[Saved data entries]

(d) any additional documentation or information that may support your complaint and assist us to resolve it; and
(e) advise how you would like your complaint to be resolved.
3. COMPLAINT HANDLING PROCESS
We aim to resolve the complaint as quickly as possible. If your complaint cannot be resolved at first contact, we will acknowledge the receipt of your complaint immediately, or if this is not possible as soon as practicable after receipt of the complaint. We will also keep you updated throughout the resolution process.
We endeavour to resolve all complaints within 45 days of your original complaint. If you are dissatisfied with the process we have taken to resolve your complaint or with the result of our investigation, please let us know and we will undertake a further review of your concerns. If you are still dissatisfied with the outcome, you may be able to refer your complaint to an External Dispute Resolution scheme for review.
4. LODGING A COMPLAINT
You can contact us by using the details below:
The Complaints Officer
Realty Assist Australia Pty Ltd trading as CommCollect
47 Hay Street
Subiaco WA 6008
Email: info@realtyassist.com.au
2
* * *
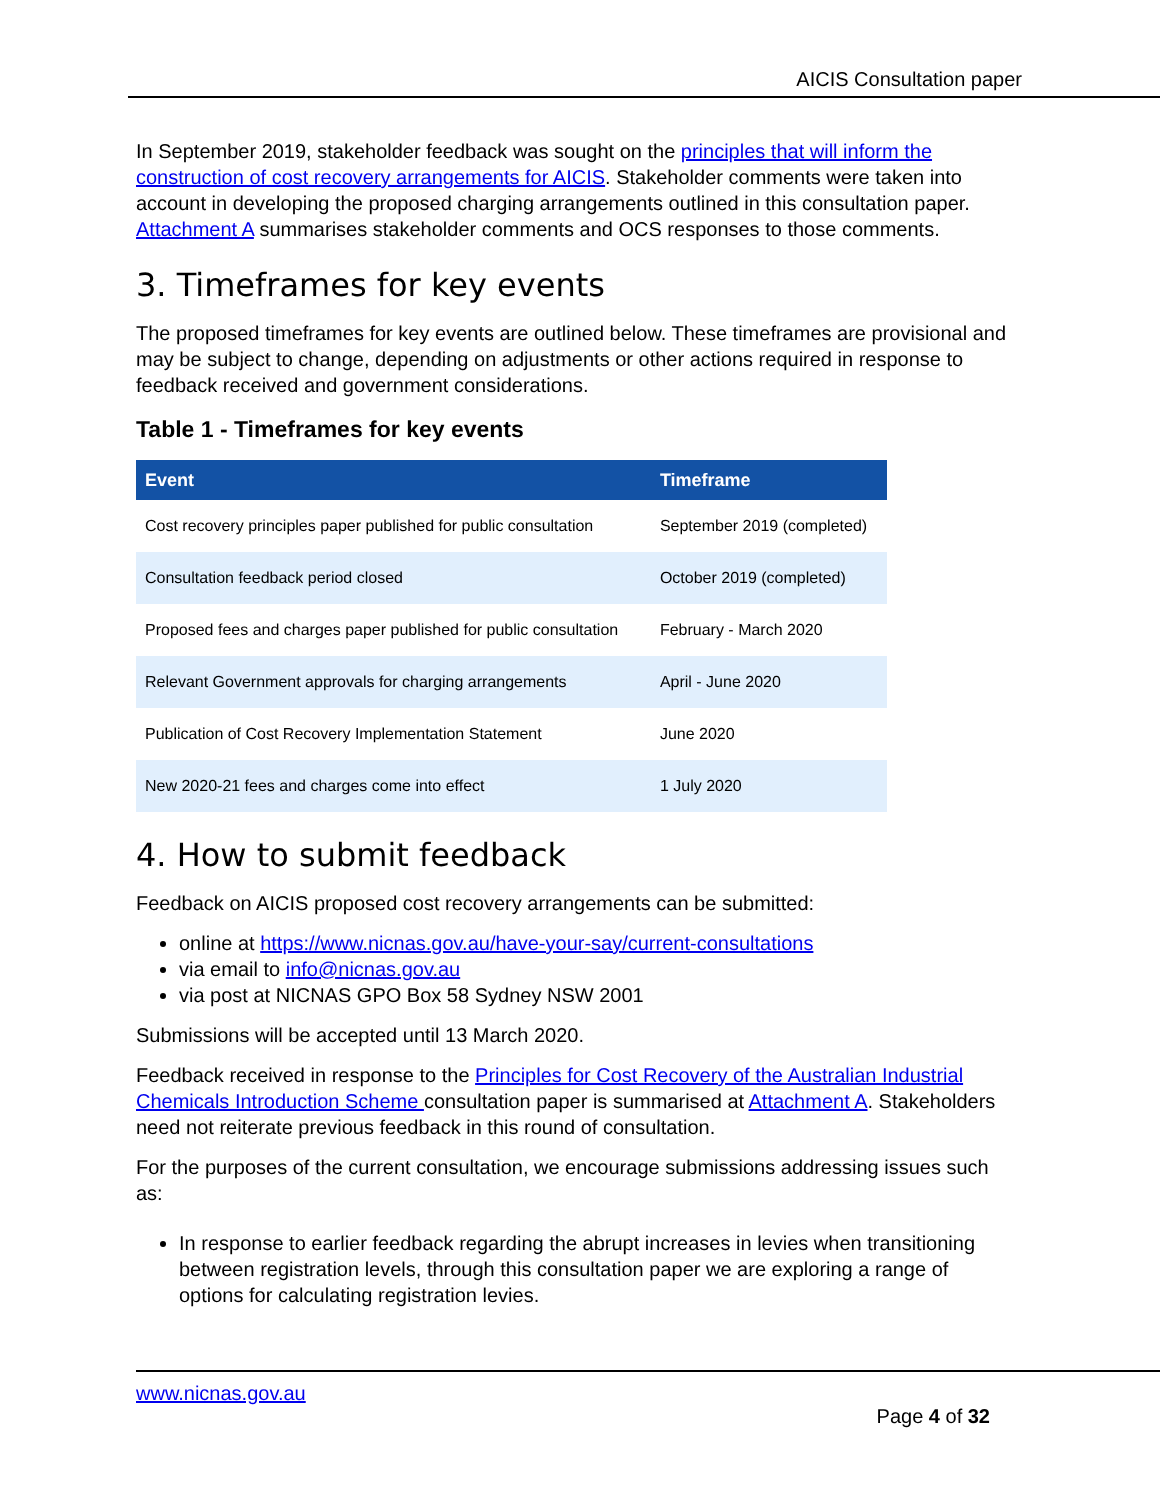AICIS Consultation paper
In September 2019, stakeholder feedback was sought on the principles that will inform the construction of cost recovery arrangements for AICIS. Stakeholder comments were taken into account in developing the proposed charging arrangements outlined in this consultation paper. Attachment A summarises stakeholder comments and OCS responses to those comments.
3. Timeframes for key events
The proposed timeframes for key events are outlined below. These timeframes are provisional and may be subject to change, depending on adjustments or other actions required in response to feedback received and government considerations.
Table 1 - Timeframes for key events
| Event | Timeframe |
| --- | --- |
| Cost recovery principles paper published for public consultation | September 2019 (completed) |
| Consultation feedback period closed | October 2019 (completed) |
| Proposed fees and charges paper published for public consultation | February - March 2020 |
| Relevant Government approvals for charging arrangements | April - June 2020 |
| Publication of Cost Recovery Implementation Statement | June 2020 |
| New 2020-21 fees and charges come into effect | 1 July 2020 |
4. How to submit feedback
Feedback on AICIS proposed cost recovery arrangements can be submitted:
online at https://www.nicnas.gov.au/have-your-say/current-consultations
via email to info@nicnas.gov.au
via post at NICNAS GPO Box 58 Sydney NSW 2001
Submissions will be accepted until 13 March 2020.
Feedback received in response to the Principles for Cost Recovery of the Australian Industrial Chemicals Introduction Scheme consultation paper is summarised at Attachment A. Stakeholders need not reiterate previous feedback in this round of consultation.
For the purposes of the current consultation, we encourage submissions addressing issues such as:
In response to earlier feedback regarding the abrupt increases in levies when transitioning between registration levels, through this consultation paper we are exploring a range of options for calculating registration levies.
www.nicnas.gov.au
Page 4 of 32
...
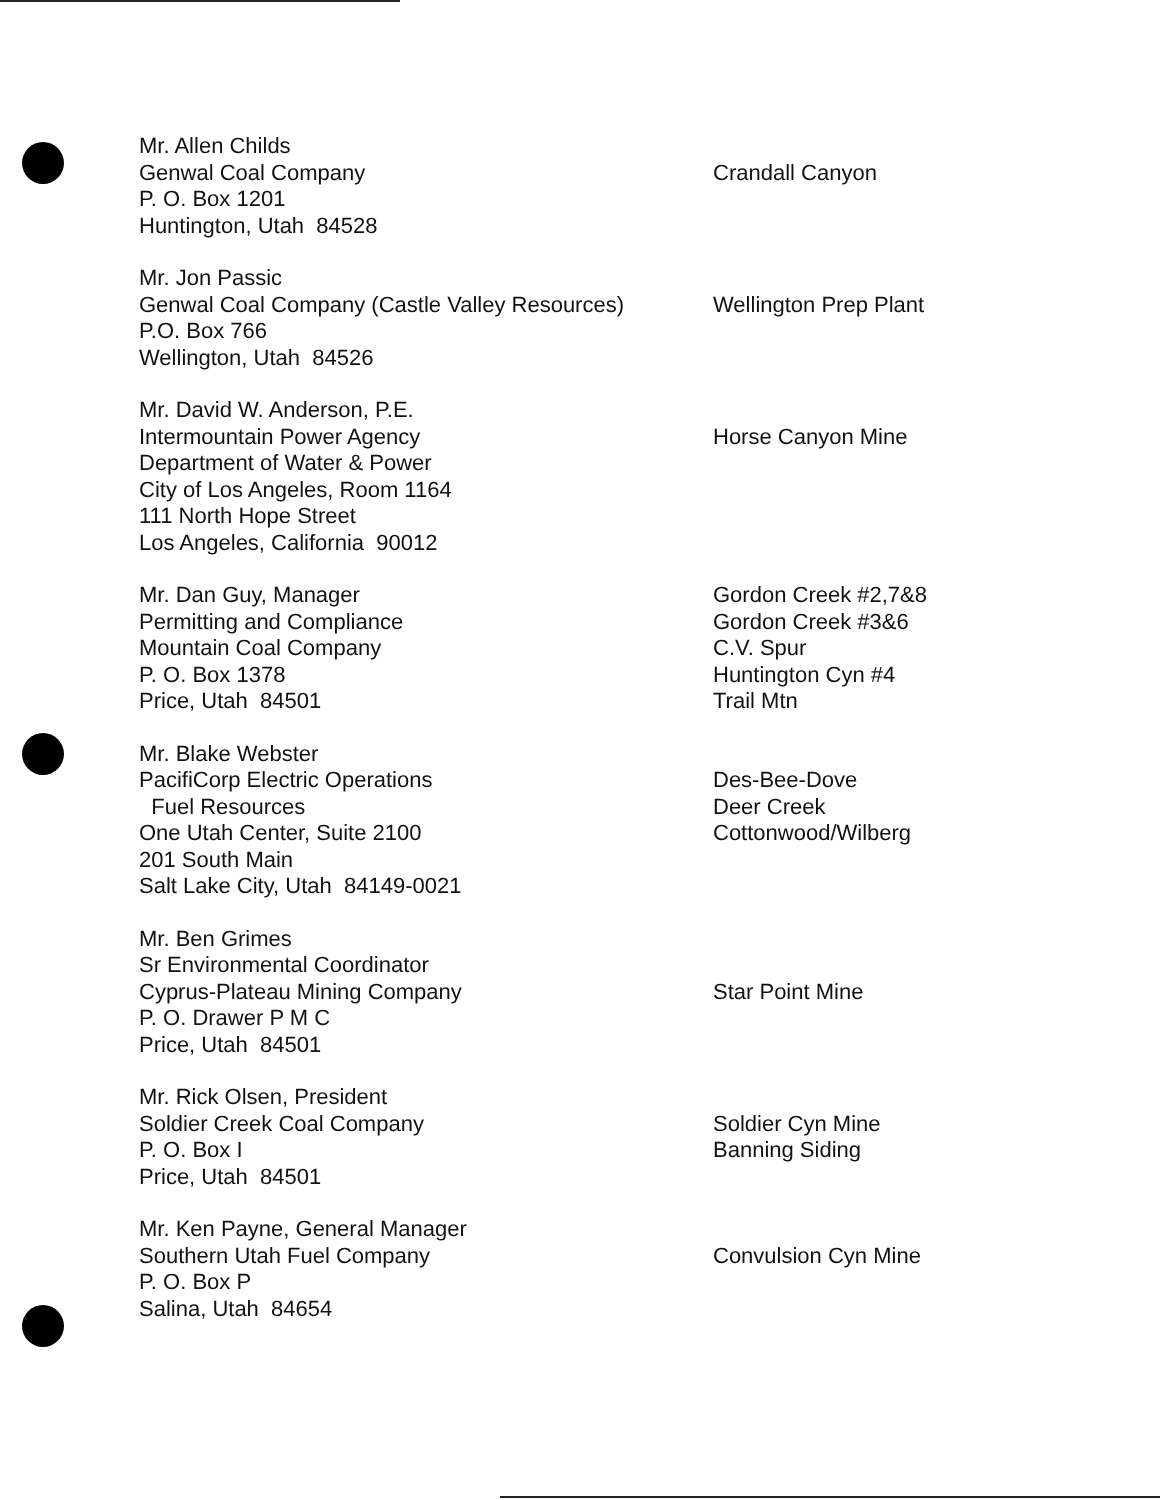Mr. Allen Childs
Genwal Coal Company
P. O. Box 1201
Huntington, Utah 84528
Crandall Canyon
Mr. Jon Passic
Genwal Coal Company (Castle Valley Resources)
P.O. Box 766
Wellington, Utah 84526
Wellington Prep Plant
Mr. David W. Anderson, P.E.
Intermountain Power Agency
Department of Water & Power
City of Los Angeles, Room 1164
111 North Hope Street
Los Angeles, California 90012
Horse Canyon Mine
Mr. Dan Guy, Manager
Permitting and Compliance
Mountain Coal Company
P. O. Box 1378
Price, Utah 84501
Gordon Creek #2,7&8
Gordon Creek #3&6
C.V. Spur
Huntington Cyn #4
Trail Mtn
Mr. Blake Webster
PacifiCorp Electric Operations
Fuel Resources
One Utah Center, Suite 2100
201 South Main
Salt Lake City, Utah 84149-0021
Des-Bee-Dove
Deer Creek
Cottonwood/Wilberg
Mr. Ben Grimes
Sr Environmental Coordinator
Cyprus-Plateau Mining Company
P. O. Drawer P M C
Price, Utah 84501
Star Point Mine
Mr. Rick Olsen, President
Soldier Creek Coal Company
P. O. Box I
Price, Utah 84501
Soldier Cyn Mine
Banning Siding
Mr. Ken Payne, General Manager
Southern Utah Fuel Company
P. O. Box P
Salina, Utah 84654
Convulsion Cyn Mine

Problem statement: From the entries above, extract only the lines running from the one containing "Cyprus-Plateau Mining Company" through the one containing "Convulsion Cyn Mine", inclusive.

Finished task:
Cyprus-Plateau Mining Company
P. O. Drawer P M C
Price, Utah 84501
Star Point Mine
Mr. Rick Olsen, President
Soldier Creek Coal Company
P. O. Box I
Price, Utah 84501
Soldier Cyn Mine
Banning Siding
Mr. Ken Payne, General Manager
Southern Utah Fuel Company
P. O. Box P
Salina, Utah 84654
Convulsion Cyn Mine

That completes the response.